The Trump administration has continued with its predecessor’s plan to cancel MOX. The White House says the facility, which is being built to turn surplus nuclear weapons plutonium into commercial nuclear fuel under an arms-reduction pact finalized with Russia in 2010, is too expensive. A government-chartered cost estimate put the facility’s lifecycle cost at more than $50 billion.
CB&I AREVA MOX Services maintains the facility is cost-competitive with the administration’s proposed alternative: diluting the plutonium, mixing it up with concrete-like grout, and burying the resulting cylinders deep underground in New Mexico at DOE’s Waste Isolation Pilot Plant (WIPP). The contractor last year ordered up its own independent life-cycle cost estimate for MOX, which came in at just under $20 billion.
Graham golfed with Trump fewer than two weeks after the strongly pro-Trump South Carolina Gov. Henry McMaster (R) visited DOE headquarters in Washington for a meeting with Energy Secretary Rick Perry and Deputy Energy Secretary Dan Brouillette.
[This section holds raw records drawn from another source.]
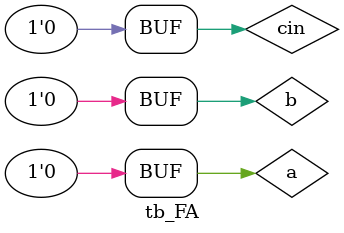
<source format=v>

`timescale 1ns/1ns

module tb_FA();

    reg a, b, cin;
    wire sum, cout;

    FA DUT(a,b,cin,sum,cout);

    initial begin
        a =   1'b0;
        b =   1'b0;
        cin = 1'b0;
        #100;
        a =   1'b0;
        b =   1'b0;
        cin = 1'b1;
        #100;
        a =   1'b0;
        b =   1'b0;
        cin = 1'b0;
        #100;
        a =   1'b0;
        b =   1'b1;
        cin = 1'b0;
        #100;
        a =   1'b0;
        b =   1'b1;
        cin = 1'b1;
        #100;
        a =   1'b0;
        b =   1'b0;
        cin = 1'b0;
        #100;
    end

endmodule
</source>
Spokespersons for the Energy Department and McMaster did not reply to queries Monday about whether the DOE bosses and the governor discussed MOX.
However, the week before he called on DOE headquarters, McMaster registered his support for MOX in a letter to Perry.
House appropriators strongly support MOX and have approved a 2018 DOE budget that includes $340 million to continue building the plant. Senate appropriators, however, decided to go along with the plan to kill MOX and provided around $270 million to shut the plant down in a a 2018 budget bill that cleared committee in July.
DOE, like the rest of the government, had its budget frozen at 2017 levels by the stopgap spending bill that was passed in September and funds federal agencies through Dec. 8. The federal fiscal year begins Oct. 1.
If MOX is terminated, the surplus plutonium it was supposed to process would still be treated at Savannah River Site. The Aiken, S.C., campus would use its chemical separations facilities to dilute the material, then use other facilities to mix the down-blended material with grout similar to that used to seal up the site’s Cold War-era waste tanks.